Research from the Bureau of Labor Statistics shows that the number of seniors remaining in the workforce will increase by nearly 100% in the next decade, as we both age and find ourselves continuing to need a regular source of income.  Though many folks retired early during the pandemic, more and more retirees are coming out of retirement, continuing to work well into old age, like Harrison Ford coming back one last time for Indiana Jones and the Greeter of Walmart.

We've got debt for medical expenses, debt for our homes, debt for our cars, debt for our children's education, and sometimes lingering debt from our own education.  St.

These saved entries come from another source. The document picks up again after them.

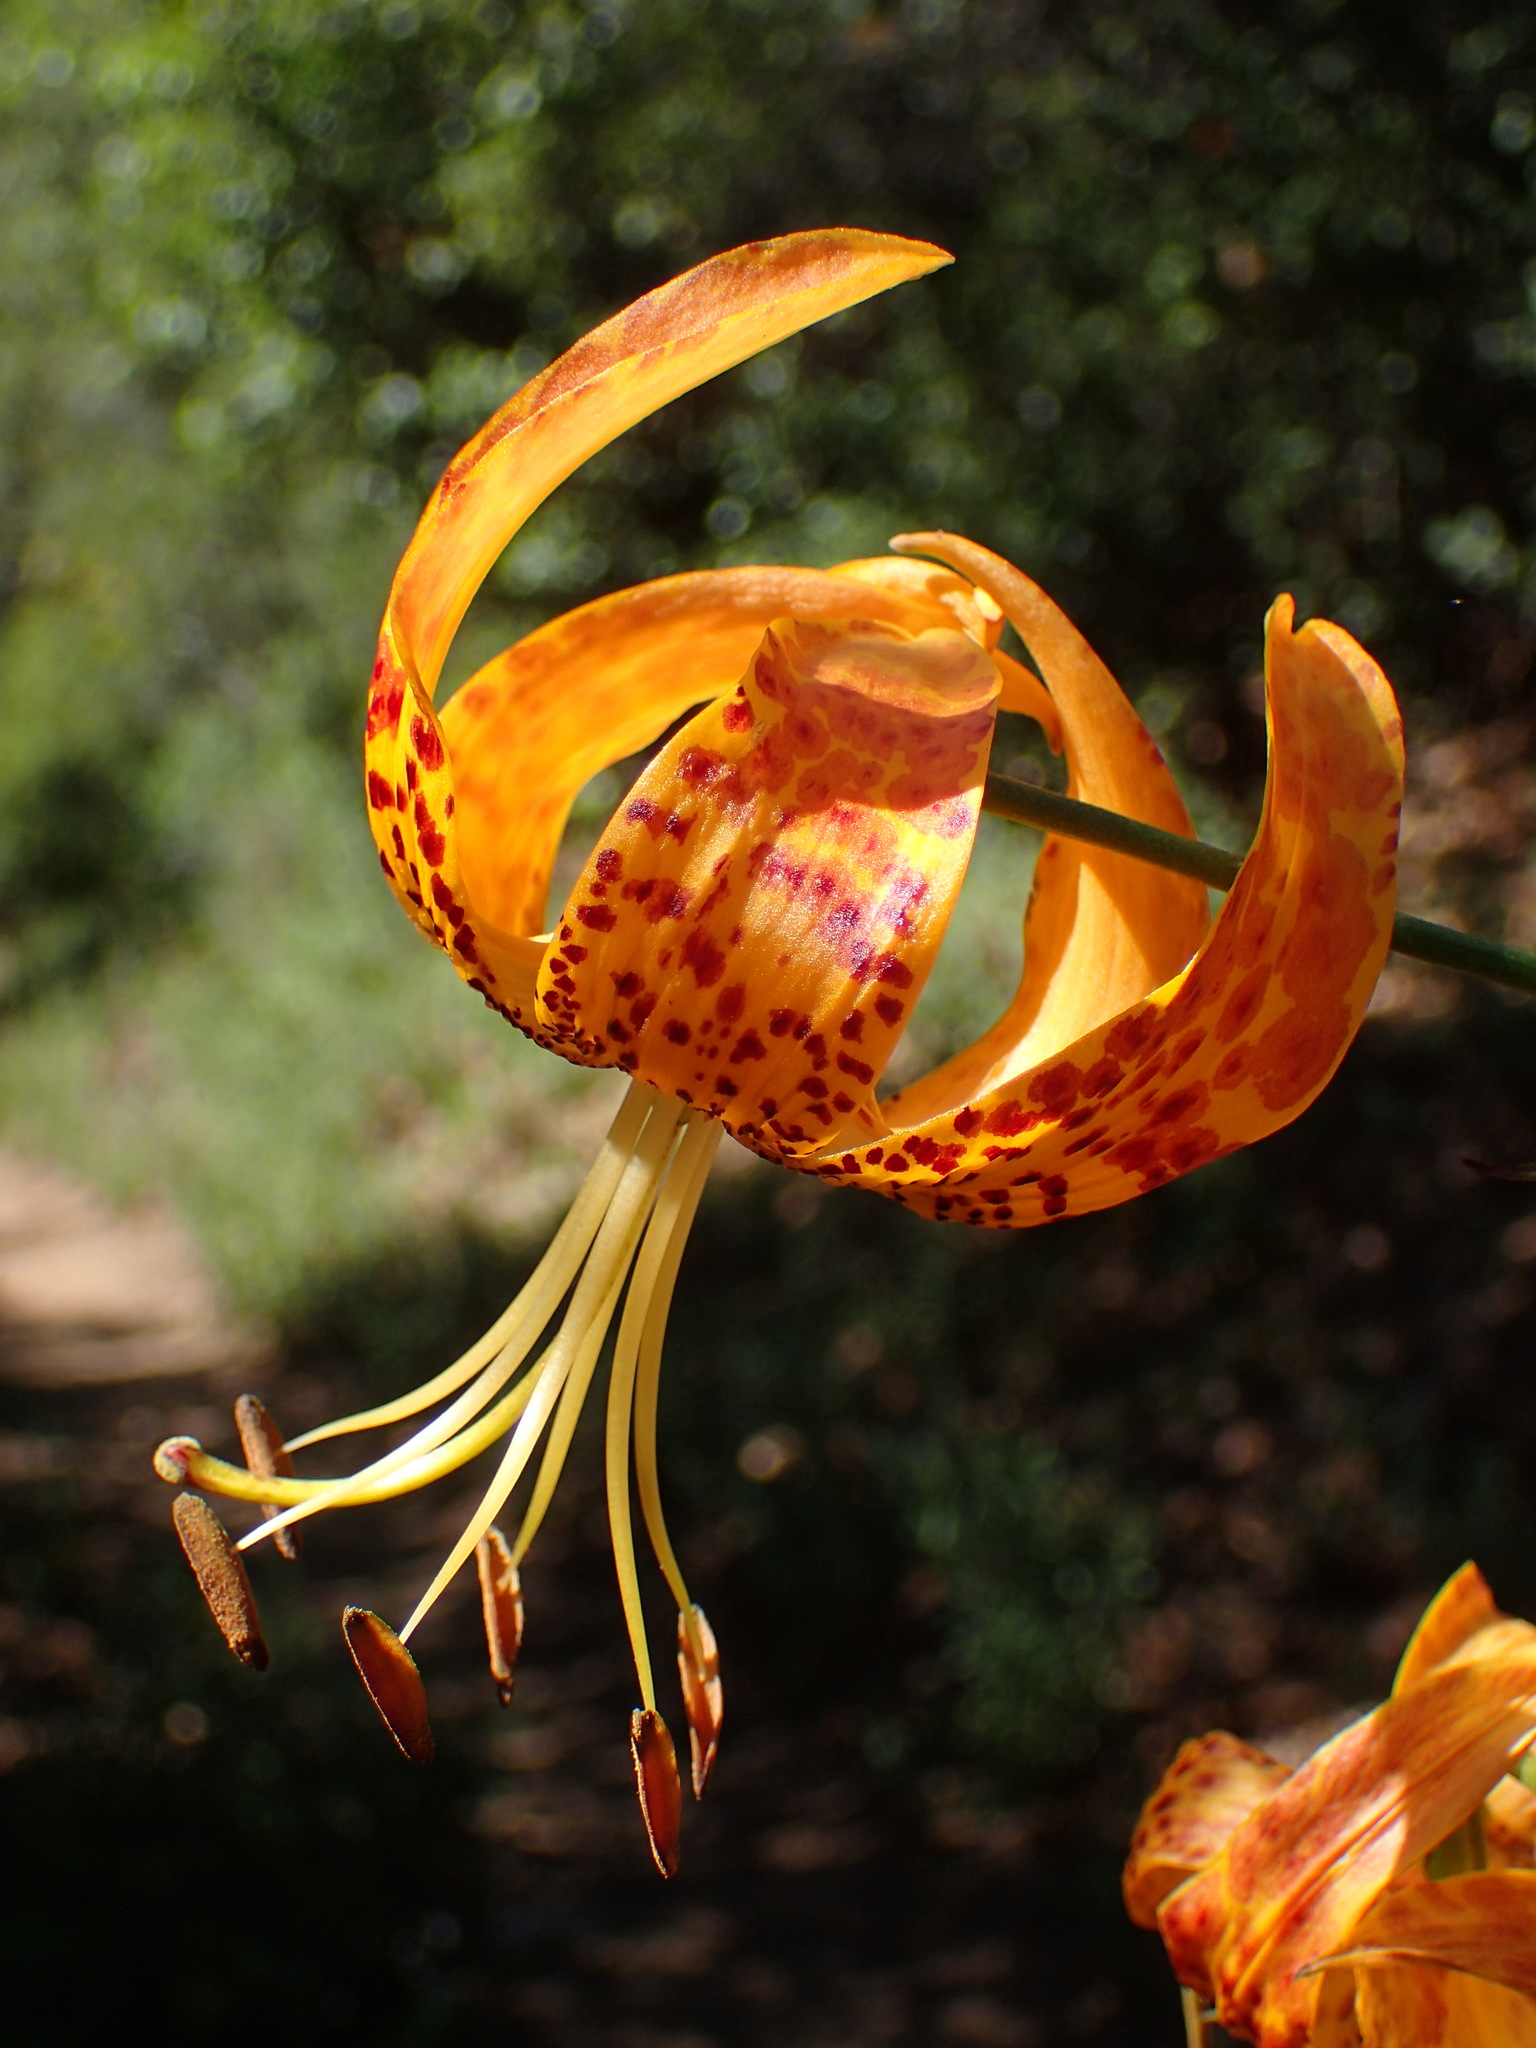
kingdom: Plantae
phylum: Tracheophyta
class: Liliopsida
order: Liliales
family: Liliaceae
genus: Lilium
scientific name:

Peter may be calling, but we can't go, 'cause we owe our souls to the company store.

Given the wild fluctuations in our "free market" economy, there's also impetus to keep our toe in the water and some skin in the game.  Retire at the wrong time, and you can find the assets that you'd assumed would be sufficient suddenly...aren't.   As we're living longer, and retiring at sixty five or sixty seven means twenty more years of life, we're likely to see some economic catastrophe or another at least once during those two decades.

I mean, seriously, we're relying on Wall Street to provide a stable, consistent, unpanicky income for our dotage?  Wall Street?  How often over our lifetimes has there been an economic crisis?  Pretty much every decade, some industry or another overheats and collapses, and all of the financial gurus go into a tizzy.  Housing loans.  Student loans.  Dot coms.  Asian Tiger markets.  Algorithm-driven selloffs.  Pandemics.  You name it, the Invisible Hand of the market is great at dropping the ball, like the world's least competent Pee Wee League wide receiver.  It's an ephemeral edifice fabricated from groupthink, avarice, and wet tissue paper, and it comes apart at the slightest whiff of crisis.

In America, it's always the wrong time to retire.  Always.

We know this because we can see it, and so we don't retire.